Abstract

DNA polymorphisms among independent isolates of herpes simplex virus (HSV) type 1 were studied from a 7-year-old male patient with recurrent infections of the skin and internal organs. In the patient's serum, HSV antibodies could not be detected by complement fixation, enzyme-linked immunosorbent assay (ELISA), or neutralization tests. ELISA tests for the presence of antibodies to human immunodeficiency virus were also negative. One HSV isolate was obtained from mesenteric nodes biopsied in 1983; one from skin in 1984; and three (postmortem) from brain, lungs, and liver in 1985. Restriction enzymes Eco RI, Bgl II, Hind III, Kpn I, and Bam H1 digestion patterns of the five isolates were similar.
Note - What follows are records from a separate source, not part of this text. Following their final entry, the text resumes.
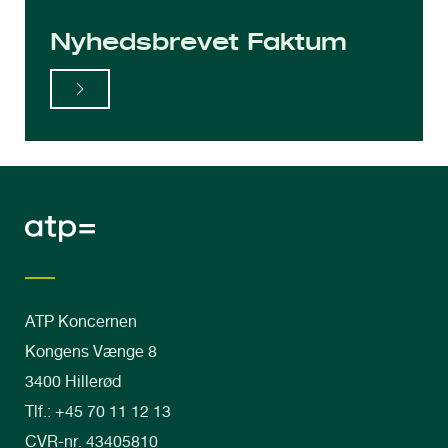
Nyhedsbrevet Faktum
ATP Koncernen
Kongens Vænge 8
3400 Hillerød
Tlf.: +45 70 11 12 13
CVR-nr. 43405810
However, Sal I digests of isolates from skin, mesenteric nodes, lungs, and liver showed variations that were distinct from that of the brain isolate. Although Sal I digests of skin, mesenteric nodes, lungs, and liver isolates share a common variation in lacking F and G, the liver isolate can be further differentiated because of the gain of a restriction site on the H fragment. Thus, the three distinct variants observed were the isolates from brain (variant 1); from skin, mesenteric nodes, and lungs (variant 2); and from liver (variant 3). The fragments involved in variations among these isolates (presence or absence of Sal, G and H) are from the unique short and long regions (invariable regions) of the genome and therefore do not show heterogeneity in size. The extent of variation among these isolates is less than that seen among epidemiologically unrelated strains, suggesting that they originated from a single infecting strain, probably the brain isolate.